* _To do_
(A) Answer these questions using the vitamin D study summary:
(i) In which organ is vitamin D converted to 25-(OH)D?
(ii) How much vitamin D per day can light-skinned people produce with 10-15 minutes of full-body summer sun at peak times?
(iii) What nearly eliminated rickets in the 1930s?
(B) List every daily dose of vitamin D that the vitamin D study summary says was given to the mothers when the blood of mothers and nursing babies was tested.

* _Document text_
The daily dose of vitamin D advised for mothers during lactation are currently 400 IU/day. The authors say this dose is too low, especially for dark pigmented people. Rickets in infancy is an increasing problem in the breastfed children because of the current fear of the sun and of skin cancer. Vitamin D is converted to 25-(OH)D, a hormone, in the liver. This is converted to the active form, 1,25-(OH)D, by the kidney.
Light skinned people who have full body exposure to the sun for 10-15 minutes at peak times in the summer can produce as much as 20,000 IU of vitamin D per day. This is without sun screen.
The purpose of this study is to determine the proper dose of vitamin D to promote the health and nutritional status of mothers and their nursing infants. The results show that for pregnant mothers 2000 IU of vitamin D per day is an adequate dose and 4000 IU per day is an improved dose to prevent rickets in infants.
Mothers were given various doses of vitamin D and the antirachitic activity (25-hydroxyvitamin D) of the blood of the mothers and their nursing babies was determined. Without sun exposure and with 400 IU/day to the mothers, the babies could not sustain adequate levels of 25-(OH)D. At doses of 2000 IU/day, the children had increased levels of 25-(OH)D, although to a limited degree. The dose of 4000 IU/day to the mother, there was a marked improvement in the babies’ nutritional vitamin D status.
The authors gave people as much as 10 times the RDI (recommended daily intake) with no negative effect over 3 months. There was no hypercalciuria (calcium in the urine.)
CONCLUSION: Vitamin D is important to promote bone growth in infants and for preventing bone deterioration as humans age. Supplementation of milk with vitamin D nearly eliminated rickets in the 1930’s. But, the fear of the sun that has grown since that time has greatly reduced our bodies content of vitamin D, in general. The problem is especially acute for dark skinned populations and for people who wear sun block.

Extracted page text data:
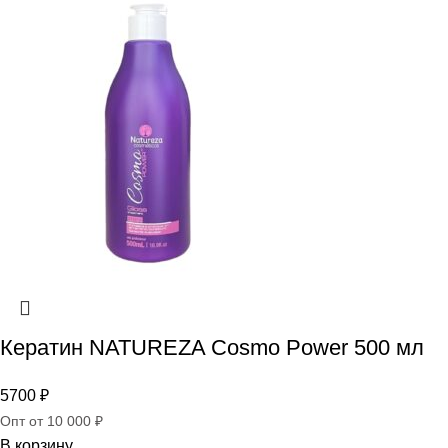
Кератин NATUREZA Cosmo Power 500 мл
5700
₽
Опт от 10 000 ₽
В корзину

* _Activity answers_
(A)
(i) The liver.
(ii) As much as 20,000 IU per day, without sun screen.
(iii) Supplementation of milk with vitamin D.

(B)
- 400 IU/day
- 2000 IU/day
- 4000 IU/day